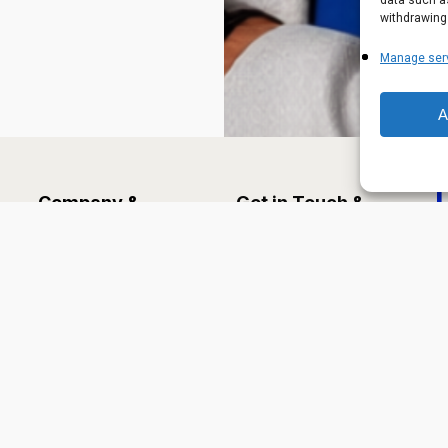
data such as
withdrawing
Manage ser
A
Company &
Get in Touch &
Information
Legal
About Us
Contact
Ha
Leadership
Careers
Services
Terms of Use
Industries
Solutions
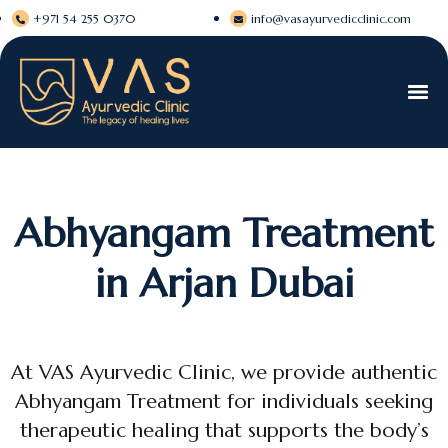
+971 54 255 0370
info@vasayurvedicclinic.com
Abhyangam Treatment
in Arjan Dubai
At VAS Ayurvedic Clinic, we provide authentic
Abhyangam Treatment for individuals seeking
therapeutic healing that supports the body’s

_WHAT YOU NEED TO DO_
Rewrite the text lines of every entry above, replacing "Treatment" with "Therapy" at each occurrence and keeping everything else the same. Omit the pictures.

_RESPONSE TO THIS TASK_
data such as
withdrawing
Manage ser
A
Company &
Get in Touch &
Information
Legal
About Us
Contact
Ha
Leadership
Careers
Services
Terms of Use
Industries
Solutions
+971 54 255 0370
info@vasayurvedicclinic.com
Abhyangam Therapy
in Arjan Dubai
At VAS Ayurvedic Clinic, we provide authentic
Abhyangam Therapy for individuals seeking
therapeutic healing that supports the body’s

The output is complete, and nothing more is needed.